# DOCUMENT SECTION:
As reported here last week, the Massachusetts Avenue Project was in the running for a financial award from the 21st Century Fund in order to start a Community Food Resource Center (CFRC). Announced last night at Buffalo Academy of Visual and Performing Arts, the award will go a long way to help Map's efforts.
Massachusetts Avenue Project Growing Green Outreach Coordinator Erin Sharkey has referred to the Food Desert that exists on the West Side and elsewhere in the community, noting that the food available and the distance traveled in order for residents to obtain good, fresh food creates hardships, both personal and environmental.
According to Sharkey, the newly proposed center will focus on boosting local food sourcing and food access for the neighborhood, providing a regional hub for community building and local economic activity. MAP now operates their Growing Green HQ out of the former library on Grant Street.
MAP moved to their current location after their offices, which housed a community kitchen burned to the ground. It's been a steep and fruitful upward climb ever since. With the procurement of the current location, a greenhouse being built by UB architecture students, a Mobile Market, community kitchen, and their designation as a CSA drop-off, Map is becoming a powerful friend to the community.

# AIM OF THE TASK:
Answer these questions from the Massachusetts Avenue Project article above:
1. Where was the award announced?
2. Where does MAP now operate its Growing Green HQ?
3. Who is building the greenhouse?

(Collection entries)
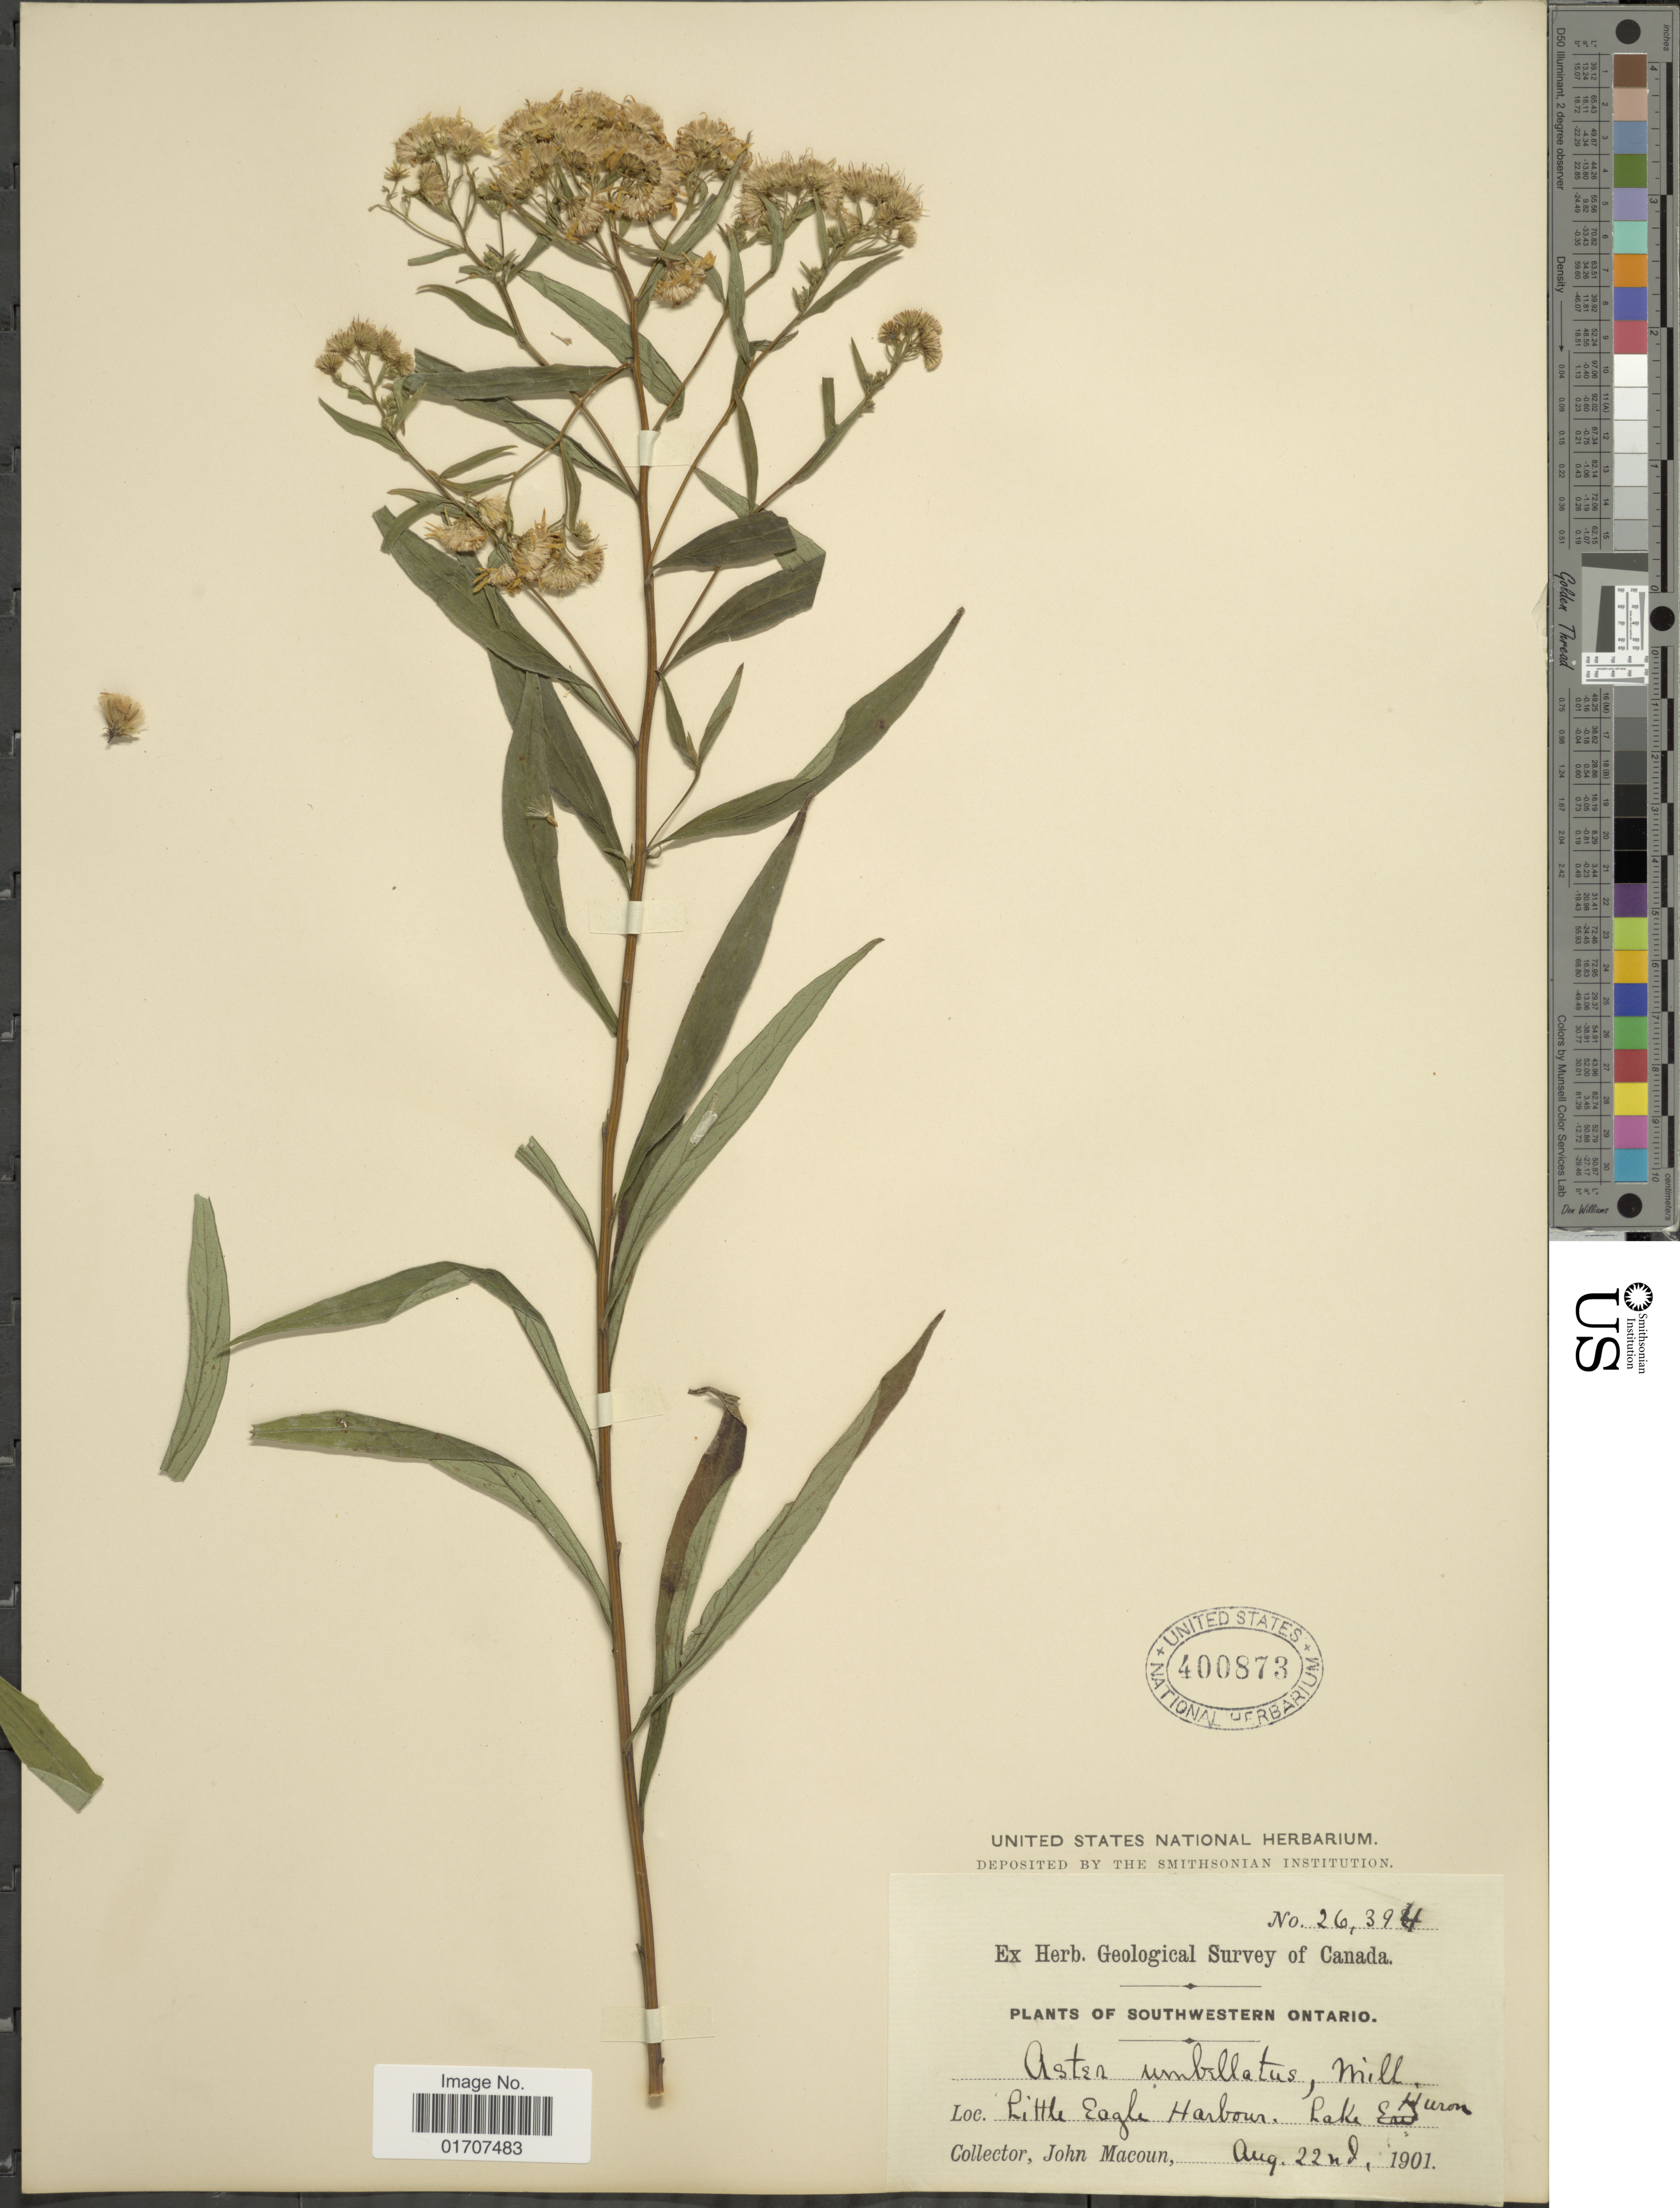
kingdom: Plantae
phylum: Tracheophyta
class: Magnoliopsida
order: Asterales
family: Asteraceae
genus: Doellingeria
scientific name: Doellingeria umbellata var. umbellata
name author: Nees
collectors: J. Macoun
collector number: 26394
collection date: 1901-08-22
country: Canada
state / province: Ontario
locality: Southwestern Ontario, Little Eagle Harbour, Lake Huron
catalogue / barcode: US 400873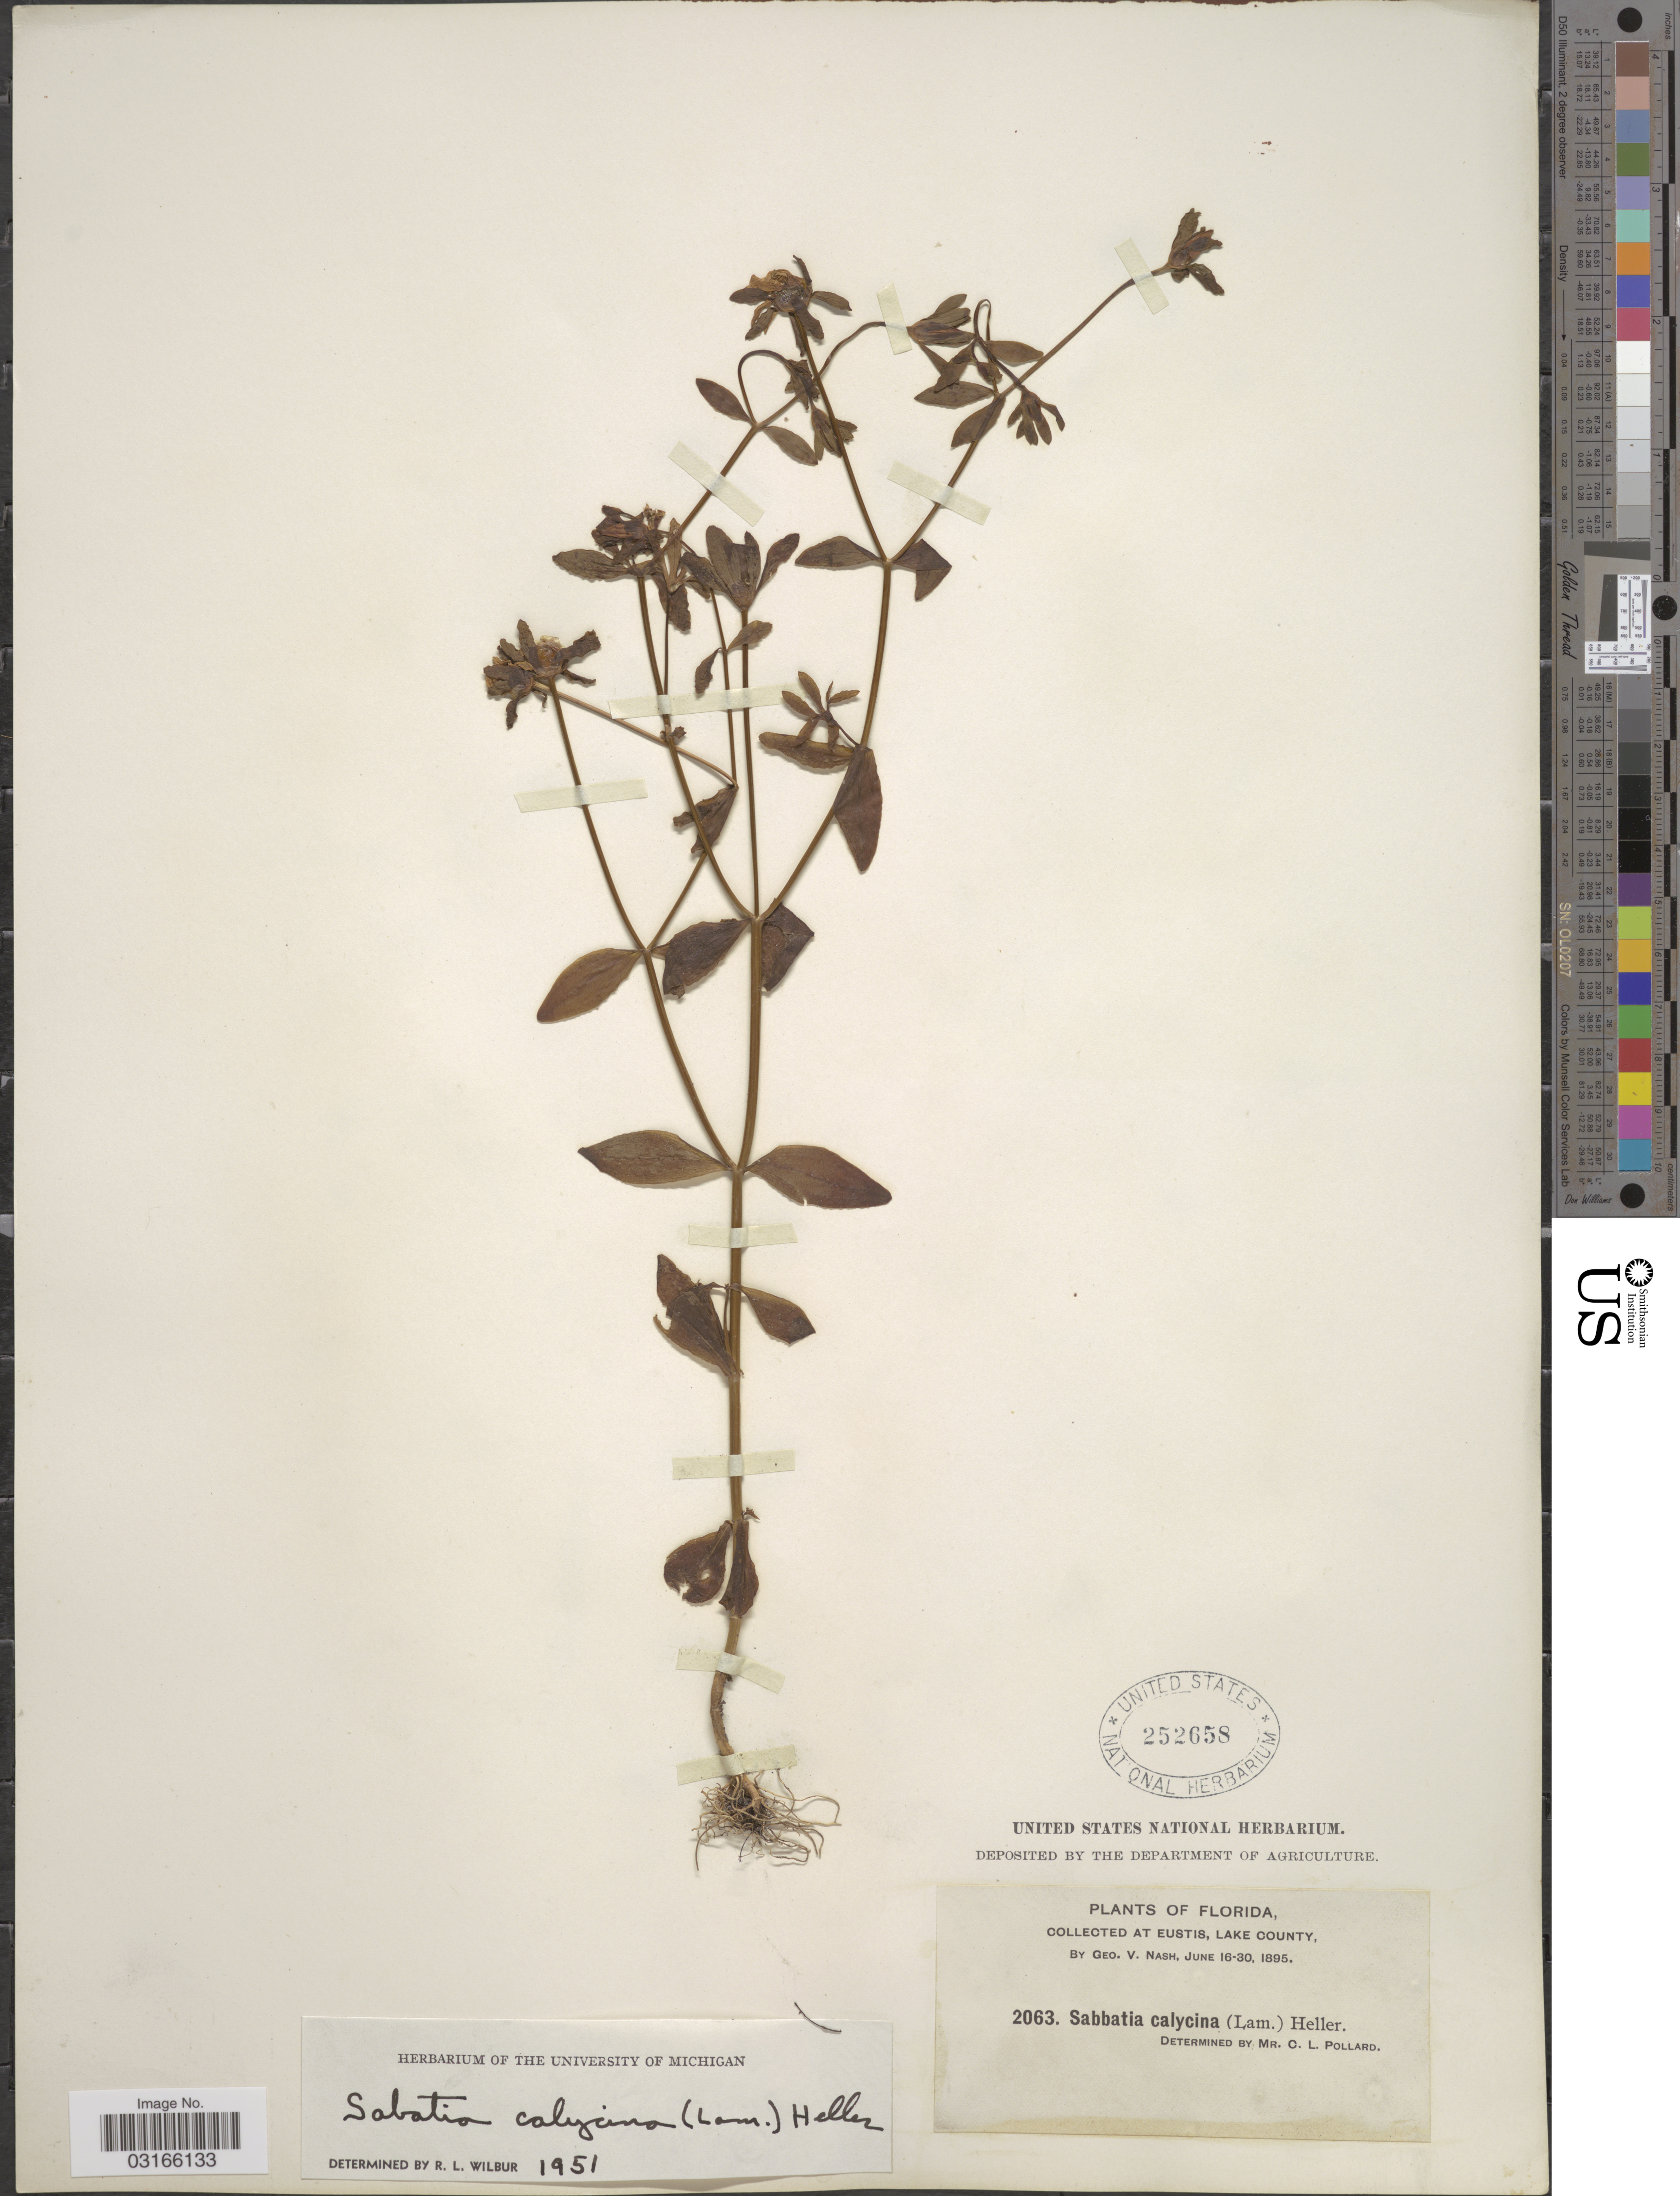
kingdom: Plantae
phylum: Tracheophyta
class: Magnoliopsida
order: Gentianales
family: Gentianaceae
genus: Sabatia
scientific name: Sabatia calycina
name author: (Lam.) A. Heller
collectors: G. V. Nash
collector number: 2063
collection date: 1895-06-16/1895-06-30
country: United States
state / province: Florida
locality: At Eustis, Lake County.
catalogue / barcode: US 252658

# RESPONSE:
1. At Buffalo Academy of Visual and Performing Arts.
2. Out of the former library on Grant Street.
3. UB architecture students.